[SOURCE DATA]

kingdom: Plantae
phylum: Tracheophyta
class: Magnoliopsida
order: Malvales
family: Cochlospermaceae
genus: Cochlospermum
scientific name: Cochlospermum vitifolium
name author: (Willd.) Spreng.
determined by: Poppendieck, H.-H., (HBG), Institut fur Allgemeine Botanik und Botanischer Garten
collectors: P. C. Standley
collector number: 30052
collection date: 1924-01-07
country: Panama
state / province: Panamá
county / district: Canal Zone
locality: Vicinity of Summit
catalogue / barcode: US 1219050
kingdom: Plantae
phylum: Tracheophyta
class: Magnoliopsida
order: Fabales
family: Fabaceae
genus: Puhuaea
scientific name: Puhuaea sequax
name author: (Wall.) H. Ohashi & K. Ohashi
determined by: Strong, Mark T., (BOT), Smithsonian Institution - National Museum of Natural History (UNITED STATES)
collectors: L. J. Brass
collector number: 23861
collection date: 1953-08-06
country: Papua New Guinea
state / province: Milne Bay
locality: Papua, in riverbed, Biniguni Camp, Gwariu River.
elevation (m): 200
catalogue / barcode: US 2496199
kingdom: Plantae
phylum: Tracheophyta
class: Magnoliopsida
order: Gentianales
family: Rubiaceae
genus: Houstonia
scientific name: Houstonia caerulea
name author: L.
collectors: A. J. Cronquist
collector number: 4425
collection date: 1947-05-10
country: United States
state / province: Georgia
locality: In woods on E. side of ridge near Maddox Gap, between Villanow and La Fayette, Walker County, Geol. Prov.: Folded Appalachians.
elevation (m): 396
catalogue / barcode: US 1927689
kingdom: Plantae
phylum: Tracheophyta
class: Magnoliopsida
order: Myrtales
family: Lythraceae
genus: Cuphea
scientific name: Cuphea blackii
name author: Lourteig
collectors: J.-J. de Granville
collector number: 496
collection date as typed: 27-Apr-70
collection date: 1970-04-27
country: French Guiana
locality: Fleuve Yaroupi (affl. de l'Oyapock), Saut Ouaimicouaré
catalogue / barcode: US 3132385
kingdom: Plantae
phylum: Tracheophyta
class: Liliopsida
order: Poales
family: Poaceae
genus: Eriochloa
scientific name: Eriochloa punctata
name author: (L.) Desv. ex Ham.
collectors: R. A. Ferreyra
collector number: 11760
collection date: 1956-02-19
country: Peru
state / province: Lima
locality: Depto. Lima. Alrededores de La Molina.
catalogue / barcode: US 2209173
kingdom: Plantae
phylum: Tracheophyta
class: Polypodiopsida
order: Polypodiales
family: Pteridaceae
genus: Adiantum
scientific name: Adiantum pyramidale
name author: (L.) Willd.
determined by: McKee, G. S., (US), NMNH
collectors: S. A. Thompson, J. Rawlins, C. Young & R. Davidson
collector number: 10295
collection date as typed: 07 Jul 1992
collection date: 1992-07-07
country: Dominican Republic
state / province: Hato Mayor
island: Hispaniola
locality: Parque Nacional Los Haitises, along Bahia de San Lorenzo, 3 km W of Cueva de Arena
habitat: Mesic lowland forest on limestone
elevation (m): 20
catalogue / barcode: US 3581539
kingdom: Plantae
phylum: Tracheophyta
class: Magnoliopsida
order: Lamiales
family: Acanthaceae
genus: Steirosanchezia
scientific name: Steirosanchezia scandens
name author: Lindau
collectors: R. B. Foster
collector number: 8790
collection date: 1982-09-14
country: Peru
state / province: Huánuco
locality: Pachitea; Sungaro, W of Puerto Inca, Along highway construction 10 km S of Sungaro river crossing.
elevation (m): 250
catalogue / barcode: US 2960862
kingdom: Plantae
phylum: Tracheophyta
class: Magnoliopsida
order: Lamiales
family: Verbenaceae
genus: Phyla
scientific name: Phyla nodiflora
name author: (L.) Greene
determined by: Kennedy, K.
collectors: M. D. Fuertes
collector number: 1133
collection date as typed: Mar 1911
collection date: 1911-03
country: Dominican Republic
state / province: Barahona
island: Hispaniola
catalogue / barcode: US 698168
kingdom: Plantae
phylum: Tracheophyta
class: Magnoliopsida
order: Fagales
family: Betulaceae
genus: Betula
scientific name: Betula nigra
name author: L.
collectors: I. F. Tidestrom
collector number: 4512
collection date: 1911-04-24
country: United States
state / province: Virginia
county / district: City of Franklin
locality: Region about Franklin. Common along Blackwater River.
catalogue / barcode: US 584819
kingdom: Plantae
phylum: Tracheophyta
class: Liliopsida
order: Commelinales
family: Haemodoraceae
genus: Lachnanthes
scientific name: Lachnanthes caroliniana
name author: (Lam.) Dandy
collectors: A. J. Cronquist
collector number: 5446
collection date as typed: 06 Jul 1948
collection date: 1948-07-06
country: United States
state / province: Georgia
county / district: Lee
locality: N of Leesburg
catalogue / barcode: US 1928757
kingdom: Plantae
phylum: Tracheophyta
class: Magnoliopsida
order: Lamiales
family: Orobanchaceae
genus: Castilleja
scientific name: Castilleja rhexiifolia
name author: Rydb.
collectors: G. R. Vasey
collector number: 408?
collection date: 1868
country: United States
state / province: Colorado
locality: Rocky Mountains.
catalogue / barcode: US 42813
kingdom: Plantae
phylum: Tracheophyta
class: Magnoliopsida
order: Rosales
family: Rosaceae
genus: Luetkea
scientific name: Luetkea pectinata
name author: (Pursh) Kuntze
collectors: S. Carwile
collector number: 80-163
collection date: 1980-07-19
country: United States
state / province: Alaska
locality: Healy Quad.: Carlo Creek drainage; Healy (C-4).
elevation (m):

[PROBLEM DETAILS] Reproduce all of the material above line for line, with no changes.

[CORRECT RESPONSE]
kingdom: Plantae
phylum: Tracheophyta
class: Magnoliopsida
order: Malvales
family: Cochlospermaceae
genus: Cochlospermum
scientific name: Cochlospermum vitifolium
name author: (Willd.) Spreng.
determined by: Poppendieck, H.-H., (HBG), Institut fur Allgemeine Botanik und Botanischer Garten
collectors: P. C. Standley
collector number: 30052
collection date: 1924-01-07
country: Panama
state / province: Panamá
county / district: Canal Zone
locality: Vicinity of Summit
catalogue / barcode: US 1219050
kingdom: Plantae
phylum: Tracheophyta
class: Magnoliopsida
order: Fabales
family: Fabaceae
genus: Puhuaea
scientific name: Puhuaea sequax
name author: (Wall.) H. Ohashi & K. Ohashi
determined by: Strong, Mark T., (BOT), Smithsonian Institution - National Museum of Natural History (UNITED STATES)
collectors: L. J. Brass
collector number: 23861
collection date: 1953-08-06
country: Papua New Guinea
state / province: Milne Bay
locality: Papua, in riverbed, Biniguni Camp, Gwariu River.
elevation (m): 200
catalogue / barcode: US 2496199
kingdom: Plantae
phylum: Tracheophyta
class: Magnoliopsida
order: Gentianales
family: Rubiaceae
genus: Houstonia
scientific name: Houstonia caerulea
name author: L.
collectors: A. J. Cronquist
collector number: 4425
collection date: 1947-05-10
country: United States
state / province: Georgia
locality: In woods on E. side of ridge near Maddox Gap, between Villanow and La Fayette, Walker County, Geol. Prov.: Folded Appalachians.
elevation (m): 396
catalogue / barcode: US 1927689
kingdom: Plantae
phylum: Tracheophyta
class: Magnoliopsida
order: Myrtales
family: Lythraceae
genus: Cuphea
scientific name: Cuphea blackii
name author: Lourteig
collectors: J.-J. de Granville
collector number: 496
collection date as typed: 27-Apr-70
collection date: 1970-04-27
country: French Guiana
locality: Fleuve Yaroupi (affl. de l'Oyapock), Saut Ouaimicouaré
catalogue / barcode: US 3132385
kingdom: Plantae
phylum: Tracheophyta
class: Liliopsida
order: Poales
family: Poaceae
genus: Eriochloa
scientific name: Eriochloa punctata
name author: (L.) Desv. ex Ham.
collectors: R. A. Ferreyra
collector number: 11760
collection date: 1956-02-19
country: Peru
state / province: Lima
locality: Depto. Lima. Alrededores de La Molina.
catalogue / barcode: US 2209173
kingdom: Plantae
phylum: Tracheophyta
class: Polypodiopsida
order: Polypodiales
family: Pteridaceae
genus: Adiantum
scientific name: Adiantum pyramidale
name author: (L.) Willd.
determined by: McKee, G. S., (US), NMNH
collectors: S. A. Thompson, J. Rawlins, C. Young & R. Davidson
collector number: 10295
collection date as typed: 07 Jul 1992
collection date: 1992-07-07
country: Dominican Republic
state / province: Hato Mayor
island: Hispaniola
locality: Parque Nacional Los Haitises, along Bahia de San Lorenzo, 3 km W of Cueva de Arena
habitat: Mesic lowland forest on limestone
elevation (m): 20
catalogue / barcode: US 3581539
kingdom: Plantae
phylum: Tracheophyta
class: Magnoliopsida
order: Lamiales
family: Acanthaceae
genus: Steirosanchezia
scientific name: Steirosanchezia scandens
name author: Lindau
collectors: R. B. Foster
collector number: 8790
collection date: 1982-09-14
country: Peru
state / province: Huánuco
locality: Pachitea; Sungaro, W of Puerto Inca, Along highway construction 10 km S of Sungaro river crossing.
elevation (m): 250
catalogue / barcode: US 2960862
kingdom: Plantae
phylum: Tracheophyta
class: Magnoliopsida
order: Lamiales
family: Verbenaceae
genus: Phyla
scientific name: Phyla nodiflora
name author: (L.) Greene
determined by: Kennedy, K.
collectors: M. D. Fuertes
collector number: 1133
collection date as typed: Mar 1911
collection date: 1911-03
country: Dominican Republic
state / province: Barahona
island: Hispaniola
catalogue / barcode: US 698168
kingdom: Plantae
phylum: Tracheophyta
class: Magnoliopsida
order: Fagales
family: Betulaceae
genus: Betula
scientific name: Betula nigra
name author: L.
collectors: I. F. Tidestrom
collector number: 4512
collection date: 1911-04-24
country: United States
state / province: Virginia
county / district: City of Franklin
locality: Region about Franklin. Common along Blackwater River.
catalogue / barcode: US 584819
kingdom: Plantae
phylum: Tracheophyta
class: Liliopsida
order: Commelinales
family: Haemodoraceae
genus: Lachnanthes
scientific name: Lachnanthes caroliniana
name author: (Lam.) Dandy
collectors: A. J. Cronquist
collector number: 5446
collection date as typed: 06 Jul 1948
collection date: 1948-07-06
country: United States
state / province: Georgia
county / district: Lee
locality: N of Leesburg
catalogue / barcode: US 1928757
kingdom: Plantae
phylum: Tracheophyta
class: Magnoliopsida
order: Lamiales
family: Orobanchaceae
genus: Castilleja
scientific name: Castilleja rhexiifolia
name author: Rydb.
collectors: G. R. Vasey
collector number: 408?
collection date: 1868
country: United States
state / province: Colorado
locality: Rocky Mountains.
catalogue / barcode: US 42813
kingdom: Plantae
phylum: Tracheophyta
class: Magnoliopsida
order: Rosales
family: Rosaceae
genus: Luetkea
scientific name: Luetkea pectinata
name author: (Pursh) Kuntze
collectors: S. Carwile
collector number: 80-163
collection date: 1980-07-19
country: United States
state / province: Alaska
locality: Healy Quad.: Carlo Creek drainage; Healy (C-4).
elevation (m):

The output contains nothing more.